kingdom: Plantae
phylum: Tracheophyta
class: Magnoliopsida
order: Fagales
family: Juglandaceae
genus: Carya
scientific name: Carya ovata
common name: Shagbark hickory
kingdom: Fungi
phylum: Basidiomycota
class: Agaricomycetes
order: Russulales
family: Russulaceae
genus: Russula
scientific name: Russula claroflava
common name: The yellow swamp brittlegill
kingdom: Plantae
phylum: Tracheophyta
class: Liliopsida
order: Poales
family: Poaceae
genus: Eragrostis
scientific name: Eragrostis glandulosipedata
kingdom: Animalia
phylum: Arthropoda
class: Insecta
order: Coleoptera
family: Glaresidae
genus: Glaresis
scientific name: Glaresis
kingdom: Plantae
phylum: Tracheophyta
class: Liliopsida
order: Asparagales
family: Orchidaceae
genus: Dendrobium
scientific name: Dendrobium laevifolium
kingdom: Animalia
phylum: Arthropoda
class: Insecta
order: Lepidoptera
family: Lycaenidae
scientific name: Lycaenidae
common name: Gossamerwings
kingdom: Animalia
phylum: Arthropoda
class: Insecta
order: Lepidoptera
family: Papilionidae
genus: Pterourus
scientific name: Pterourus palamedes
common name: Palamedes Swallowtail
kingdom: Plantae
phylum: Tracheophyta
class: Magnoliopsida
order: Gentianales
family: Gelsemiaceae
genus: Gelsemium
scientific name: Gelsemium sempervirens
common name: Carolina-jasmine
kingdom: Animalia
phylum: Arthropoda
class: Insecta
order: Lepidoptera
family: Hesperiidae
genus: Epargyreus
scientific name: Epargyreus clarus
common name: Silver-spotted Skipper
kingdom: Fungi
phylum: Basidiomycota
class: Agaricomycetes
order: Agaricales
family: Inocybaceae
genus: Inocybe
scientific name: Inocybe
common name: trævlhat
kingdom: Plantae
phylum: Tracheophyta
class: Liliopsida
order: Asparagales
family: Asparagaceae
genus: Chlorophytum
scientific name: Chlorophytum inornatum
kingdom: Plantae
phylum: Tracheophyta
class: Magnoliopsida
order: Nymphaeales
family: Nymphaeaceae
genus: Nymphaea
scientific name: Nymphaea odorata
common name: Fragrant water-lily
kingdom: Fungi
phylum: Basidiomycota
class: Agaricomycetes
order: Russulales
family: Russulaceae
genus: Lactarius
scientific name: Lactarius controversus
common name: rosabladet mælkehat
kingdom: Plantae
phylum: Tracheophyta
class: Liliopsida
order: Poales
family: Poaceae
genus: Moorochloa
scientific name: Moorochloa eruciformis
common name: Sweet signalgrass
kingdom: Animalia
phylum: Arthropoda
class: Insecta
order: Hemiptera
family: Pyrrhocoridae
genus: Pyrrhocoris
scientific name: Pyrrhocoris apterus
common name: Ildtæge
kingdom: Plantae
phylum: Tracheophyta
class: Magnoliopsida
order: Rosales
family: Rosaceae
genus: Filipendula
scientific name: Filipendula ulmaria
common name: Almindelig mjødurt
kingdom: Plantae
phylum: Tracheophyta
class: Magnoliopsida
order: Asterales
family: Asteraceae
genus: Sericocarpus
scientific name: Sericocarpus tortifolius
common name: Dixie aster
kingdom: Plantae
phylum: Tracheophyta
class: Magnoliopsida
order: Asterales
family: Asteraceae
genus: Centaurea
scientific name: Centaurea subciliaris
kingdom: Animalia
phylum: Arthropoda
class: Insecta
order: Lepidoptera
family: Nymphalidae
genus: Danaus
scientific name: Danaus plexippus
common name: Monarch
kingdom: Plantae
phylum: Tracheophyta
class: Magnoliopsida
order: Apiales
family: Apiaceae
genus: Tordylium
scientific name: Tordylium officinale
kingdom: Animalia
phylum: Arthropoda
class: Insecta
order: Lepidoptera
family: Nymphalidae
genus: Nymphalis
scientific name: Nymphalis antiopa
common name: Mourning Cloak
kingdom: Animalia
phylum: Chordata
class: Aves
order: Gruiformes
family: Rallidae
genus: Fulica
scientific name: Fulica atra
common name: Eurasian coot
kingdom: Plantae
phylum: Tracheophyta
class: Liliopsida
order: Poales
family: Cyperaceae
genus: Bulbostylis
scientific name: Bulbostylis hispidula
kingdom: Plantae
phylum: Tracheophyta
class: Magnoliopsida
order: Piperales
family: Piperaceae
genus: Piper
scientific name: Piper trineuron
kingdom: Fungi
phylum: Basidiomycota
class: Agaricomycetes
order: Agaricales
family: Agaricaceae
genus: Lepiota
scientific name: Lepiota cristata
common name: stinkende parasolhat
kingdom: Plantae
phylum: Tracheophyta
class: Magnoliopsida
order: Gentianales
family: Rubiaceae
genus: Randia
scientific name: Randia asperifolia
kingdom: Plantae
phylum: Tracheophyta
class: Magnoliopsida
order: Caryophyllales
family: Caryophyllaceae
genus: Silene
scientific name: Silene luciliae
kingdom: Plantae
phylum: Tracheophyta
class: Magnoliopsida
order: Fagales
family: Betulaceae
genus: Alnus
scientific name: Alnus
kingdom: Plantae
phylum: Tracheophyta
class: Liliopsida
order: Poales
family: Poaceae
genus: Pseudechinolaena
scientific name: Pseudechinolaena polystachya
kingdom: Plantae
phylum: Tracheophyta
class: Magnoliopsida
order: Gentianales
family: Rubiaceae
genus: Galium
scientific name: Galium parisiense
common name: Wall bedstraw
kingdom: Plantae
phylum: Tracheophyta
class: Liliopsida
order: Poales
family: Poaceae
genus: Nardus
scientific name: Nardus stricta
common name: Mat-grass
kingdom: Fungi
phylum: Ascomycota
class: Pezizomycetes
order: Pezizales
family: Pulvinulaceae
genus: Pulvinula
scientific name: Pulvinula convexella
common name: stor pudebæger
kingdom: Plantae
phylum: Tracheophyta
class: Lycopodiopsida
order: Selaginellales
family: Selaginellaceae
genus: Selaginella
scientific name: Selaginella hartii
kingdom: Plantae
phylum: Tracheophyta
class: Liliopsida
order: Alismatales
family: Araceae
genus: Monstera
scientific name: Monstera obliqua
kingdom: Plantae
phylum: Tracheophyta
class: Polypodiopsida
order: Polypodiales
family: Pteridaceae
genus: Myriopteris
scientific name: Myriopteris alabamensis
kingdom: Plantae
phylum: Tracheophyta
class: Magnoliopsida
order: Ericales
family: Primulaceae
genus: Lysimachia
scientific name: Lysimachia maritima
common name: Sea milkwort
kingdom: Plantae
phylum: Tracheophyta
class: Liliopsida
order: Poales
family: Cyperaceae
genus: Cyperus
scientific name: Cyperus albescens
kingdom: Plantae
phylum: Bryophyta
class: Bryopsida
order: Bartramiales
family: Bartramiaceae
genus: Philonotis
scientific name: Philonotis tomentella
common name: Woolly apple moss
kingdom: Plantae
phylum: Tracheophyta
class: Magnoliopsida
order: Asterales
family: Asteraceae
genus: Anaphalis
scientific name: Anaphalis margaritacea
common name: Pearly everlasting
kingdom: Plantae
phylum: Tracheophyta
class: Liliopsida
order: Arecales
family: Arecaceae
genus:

──────

== Exercise goal ==
Can you switch "common name" to "vernacular name" in the records, beginning at the line that has "family: Inocybaceae" and stopping after the line that has "genus: Lactarius", and give back only those lines with everything else unchanged?

== Result for this task ==
family: Inocybaceae
genus: Inocybe
scientific name: Inocybe
vernacular name: trævlhat
kingdom: Plantae
phylum: Tracheophyta
class: Liliopsida
order: Asparagales
family: Asparagaceae
genus: Chlorophytum
scientific name: Chlorophytum inornatum
kingdom: Plantae
phylum: Tracheophyta
class: Magnoliopsida
order: Nymphaeales
family: Nymphaeaceae
genus: Nymphaea
scientific name: Nymphaea odorata
vernacular name: Fragrant water-lily
kingdom: Fungi
phylum: Basidiomycota
class: Agaricomycetes
order: Russulales
family: Russulaceae
genus: Lactarius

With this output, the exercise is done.